### TASK INSTRUCTIONS
Edit the listing by replacing each "под покраску" with "для покраски" and return every line with everything else unchanged.

Saved entries:
════════════════
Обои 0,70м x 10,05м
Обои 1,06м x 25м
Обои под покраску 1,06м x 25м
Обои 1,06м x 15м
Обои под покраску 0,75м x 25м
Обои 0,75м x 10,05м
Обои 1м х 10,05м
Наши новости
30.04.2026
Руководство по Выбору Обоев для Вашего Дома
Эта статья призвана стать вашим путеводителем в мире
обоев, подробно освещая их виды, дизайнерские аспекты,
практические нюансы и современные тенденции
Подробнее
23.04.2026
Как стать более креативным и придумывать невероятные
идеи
════════════════
### OUTPUT FOR THIS EXERCISE
Обои 0,70м x 10,05м
Обои 1,06м x 25м
Обои для покраски 1,06м x 25м
Обои 1,06м x 15м
Обои для покраски 0,75м x 25м
Обои 0,75м x 10,05м
Обои 1м х 10,05м
Наши новости
30.04.2026
Руководство по Выбору Обоев для Вашего Дома
Эта статья призвана стать вашим путеводителем в мире
обоев, подробно освещая их виды, дизайнерские аспекты,
практические нюансы и современные тенденции
Подробнее
23.04.2026
Как стать более креативным и придумывать невероятные
идеи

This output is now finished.